The increment aligns with the stipulations outlined in Section 80 of the National Pensions Act, 2008 (Act 766), underscoring a concerted effort to enhance the welfare of pensioners.
The increment encompass a fixed rate increment of 10%, supplemented by a redistributed flat amount of GH¢79.10, aimed at ameliorating the financial standing of pensioners.
Joseph Poku, the Chief Actuary at SSNIT, elucidated the intricacies of the pension indexation during the launch of the 2024 Pension Indexation Report. He emphasized the salient role of indexation as a pivotal mechanism to preserve the purchasing power of pensioners, ensuring that their livelihood remains commensurate with prevailing economic conditions.
He delineated the redistributive strategy, elucidating its function in cushioning low-earning pensioners in alignment with the solidarity principle intrinsic to social security frameworks.
Impact on Pensioners
The ramifications of this increment manifest variably across pensioners, with the highest-earning beneficiaries witnessing a 10.05% increment, while their lowest-earning counterparts experience a substantial 36.37% increase.
The tangible implications translate into a monthly pension of ¢186,777.58 for the most affluent pensioner and an increase from ¢300 to ¢409.10 for the least affluent beneficiary.
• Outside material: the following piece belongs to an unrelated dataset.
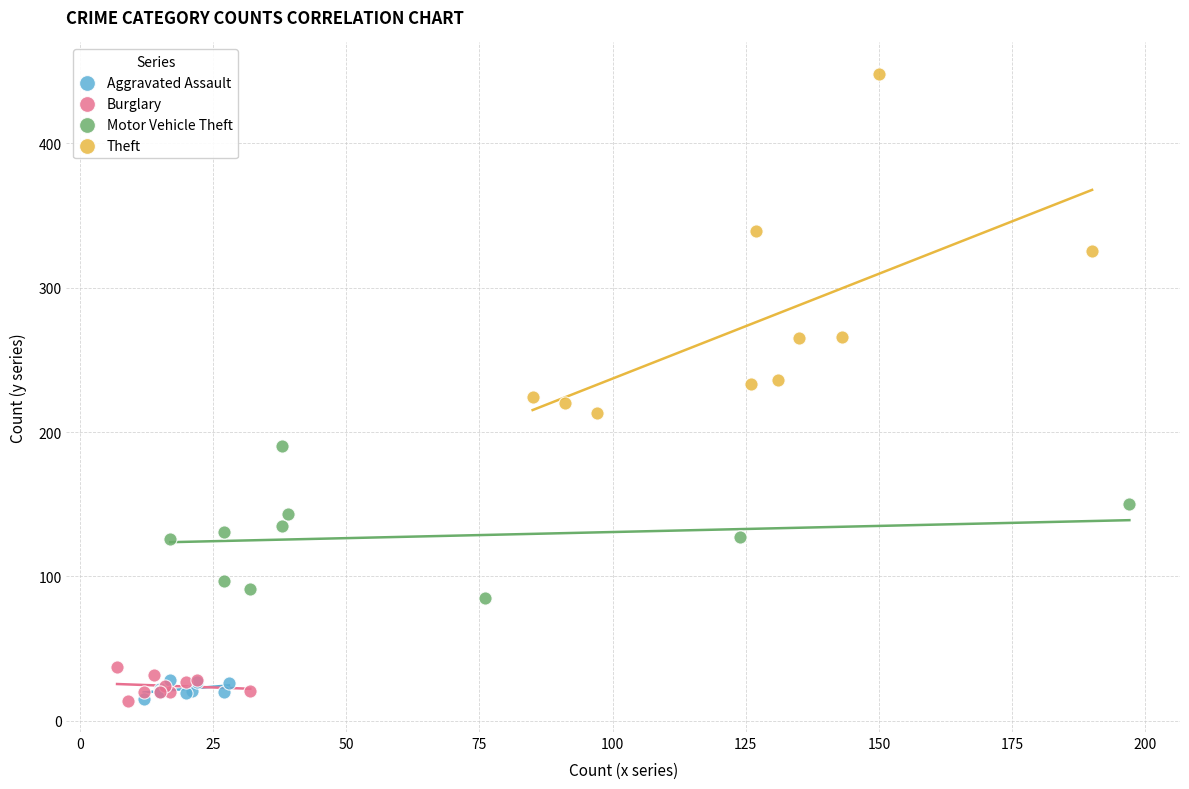

Which series reaches the maximum Y coordinate?

Theft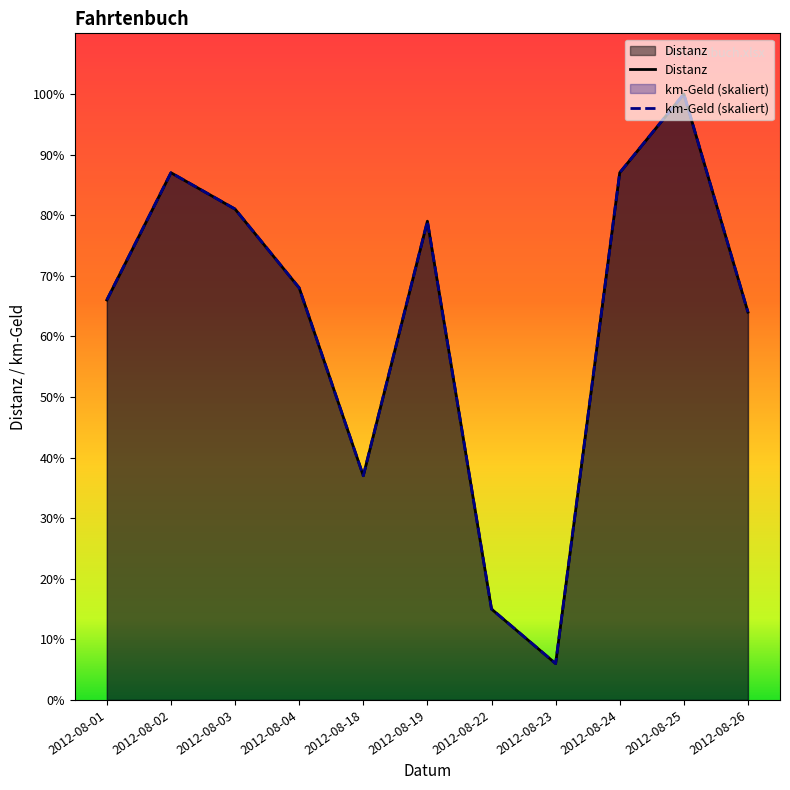

What is the total value across all series at 2012-08-04?

136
Fiscal Implications and Expenditure Projections
From a fiscal perspective, the 15% indexation rate necessitates an additional pension expenditure amounting to GHS 697.64 million, culminating in a total outlay of GHS 5,387.72 million for pensioners as of December 31, 2023.
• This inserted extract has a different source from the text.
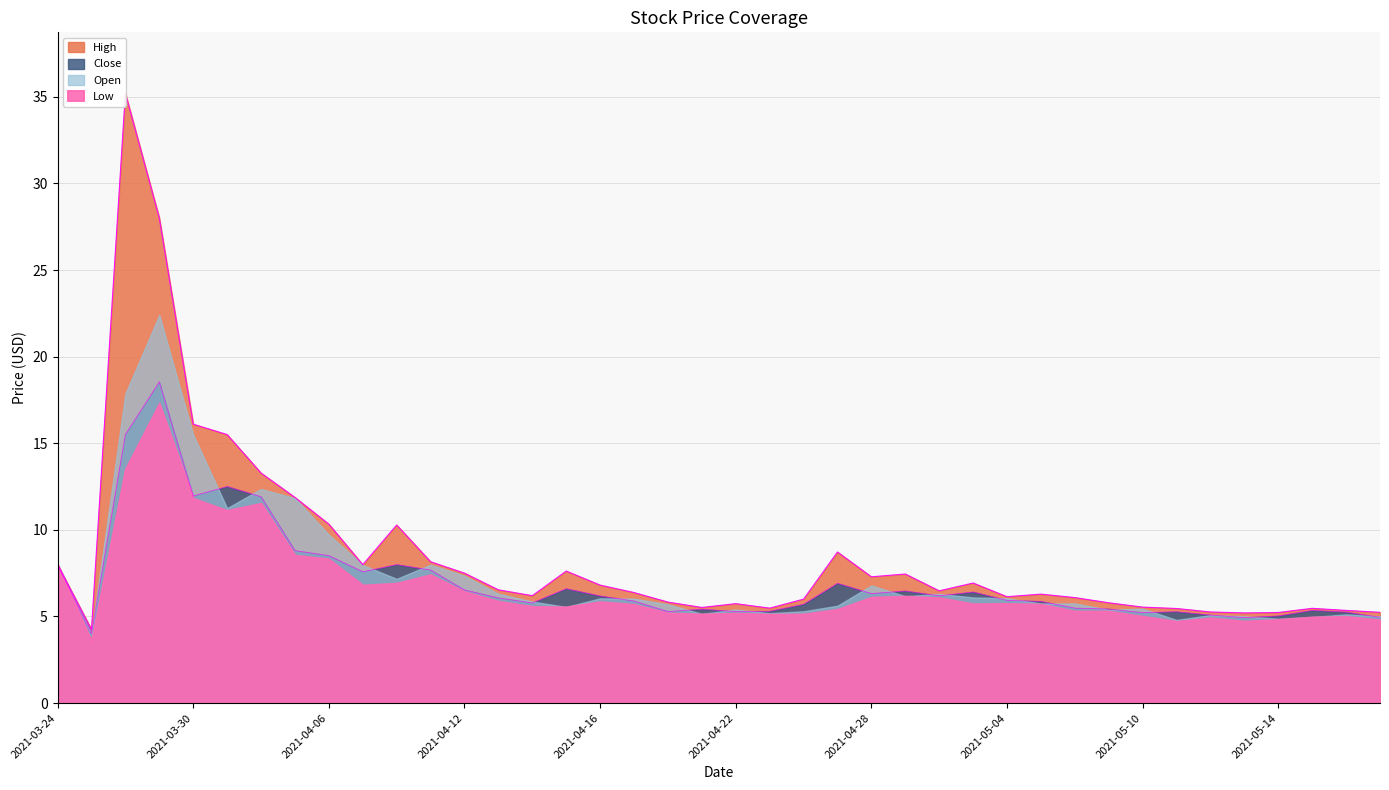

What is the label of the 39th point from the right?

2021-03-25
Furthermore, projections indicate a surge in the total benefit expenditure from GHS 5,445.91 million in 2023 to an anticipated GHS 7,023.43 million in 2024, encapsulating the escalating financial commitments associated with pension disbursements.
In summary, SSNIT’s proactive approach in augmenting monthly pensions by 15% for 2024 underscores a commitment to upholding the welfare of pensioners in conformity with legislative mandates. The delineation of redistributive strategies and fiscal implications elucidates a comprehensive framework aimed at fostering financial inclusivity and ameliorating the socio-economic conditions of retirees. As pensioners anticipate the forthcoming increments, the overarching objective remains anchored in ensuring dignified livelihoods and economic stability for this demographic cohort.